Up to and including the line with "end of March.", restate every line of the records below word for word, from the first line on, leaving out the pictures.

Extracted entries:
%%

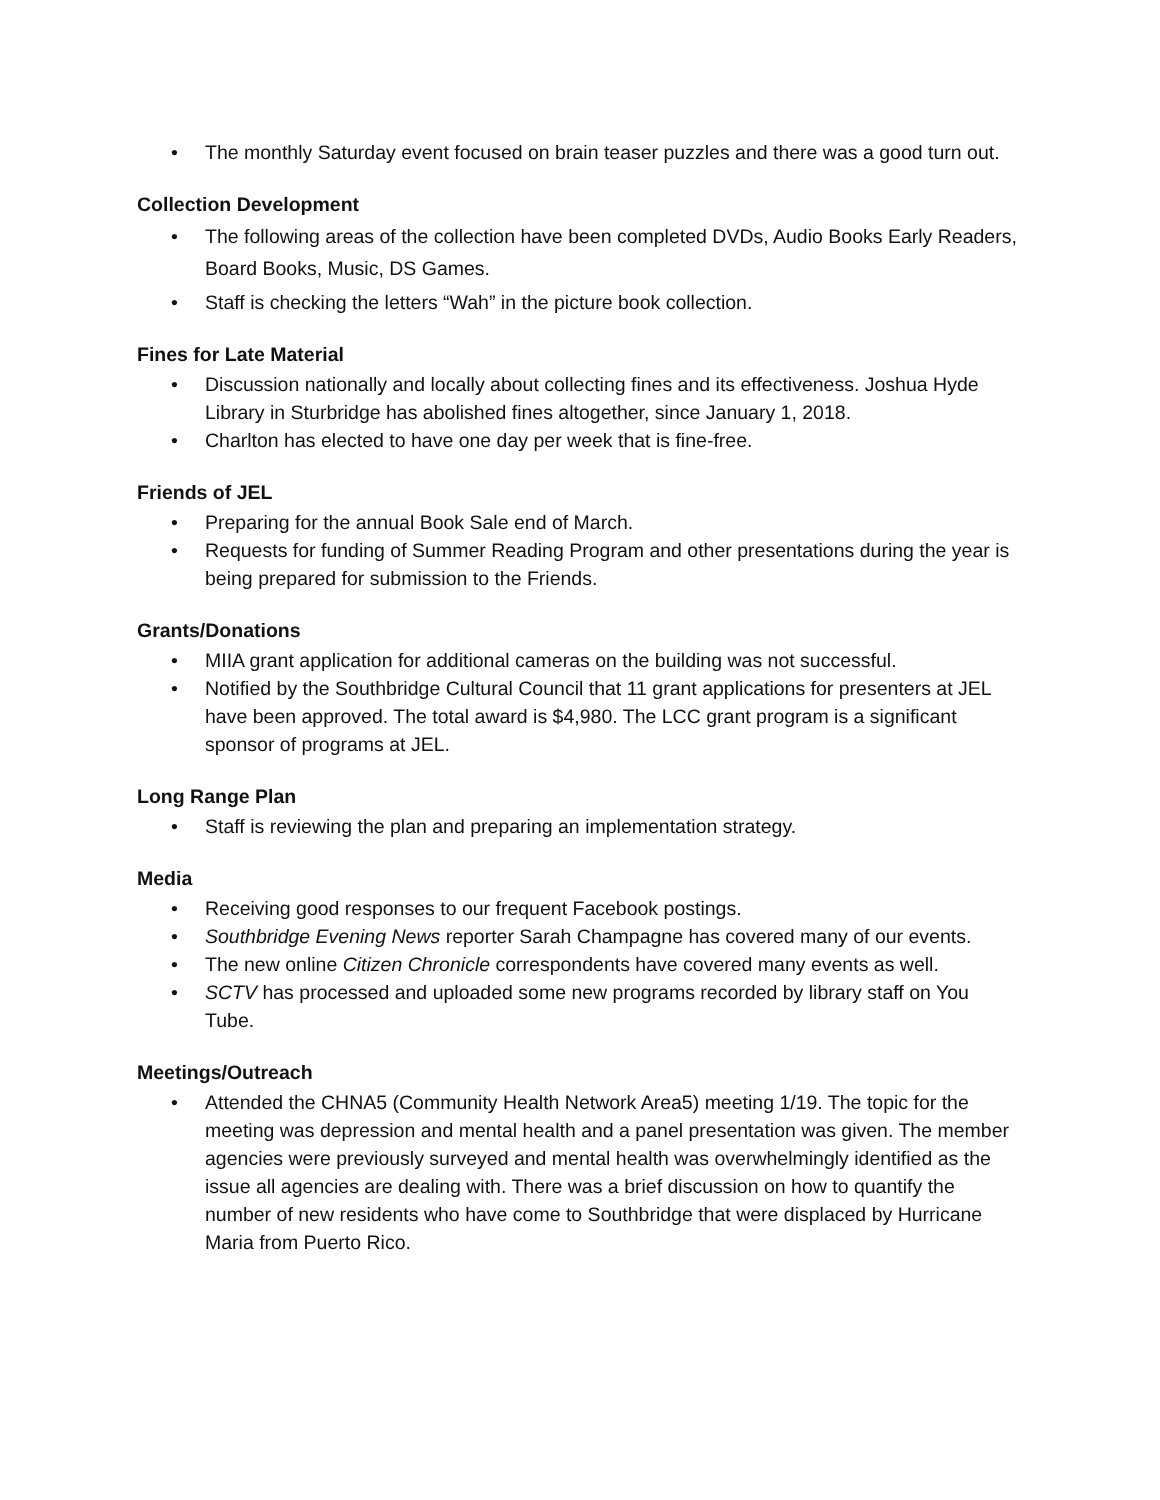• The monthly Saturday event focused on brain teaser puzzles and there was a good turn out.
Collection Development
• The following areas of the collection have been completed DVDs, Audio Books Early Readers, Board Books, Music, DS Games.
• Staff is checking the letters “Wah” in the picture book collection.
Fines for Late Material
• Discussion nationally and locally about collecting fines and its effectiveness. Joshua Hyde Library in Sturbridge has abolished fines altogether, since January 1, 2018.
• Charlton has elected to have one day per week that is fine-free.
Friends of JEL
• Preparing for the annual Book Sale end of March.
• Requests for funding of Summer Reading Program and other presentations during the year is being prepared for submission to the Friends.
Grants/Donations
• MIIA grant application for additional cameras on the building was not successful.
• Notified by the Southbridge Cultural Council that 11 grant applications for presenters at JEL have been approved. The total award is $4,980. The LCC grant program is a significant sponsor of programs at JEL.
Long Range Plan
• Staff is reviewing the plan and preparing an implementation strategy.
Media
• Receiving good responses to our frequent Facebook postings.
• Southbridge Evening News reporter Sarah Champagne has covered many of our events.
• The new online Citizen Chronicle correspondents have covered many events as well.
• SCTV has processed and uploaded some new programs recorded by library staff on You Tube.
Meetings/Outreach
• Attended the CHNA5 (Community Health Network Area5) meeting 1/19. The topic for the meeting was depression and mental health and a panel presentation was given. The member agencies were previously surveyed and mental health was overwhelmingly identified as the issue all agencies are dealing with. There was a brief discussion on how to quantify the number of new residents who have come to Southbridge that were displaced by Hurricane Maria from Puerto Rico.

%%

Result:
• The monthly Saturday event focused on brain teaser puzzles and there was a good turn out.
Collection Development
• The following areas of the collection have been completed DVDs, Audio Books Early Readers, Board Books, Music, DS Games.
• Staff is checking the letters “Wah” in the picture book collection.
Fines for Late Material
• Discussion nationally and locally about collecting fines and its effectiveness. Joshua Hyde Library in Sturbridge has abolished fines altogether, since January 1, 2018.
• Charlton has elected to have one day per week that is fine-free.
Friends of JEL
• Preparing for the annual Book Sale end of March.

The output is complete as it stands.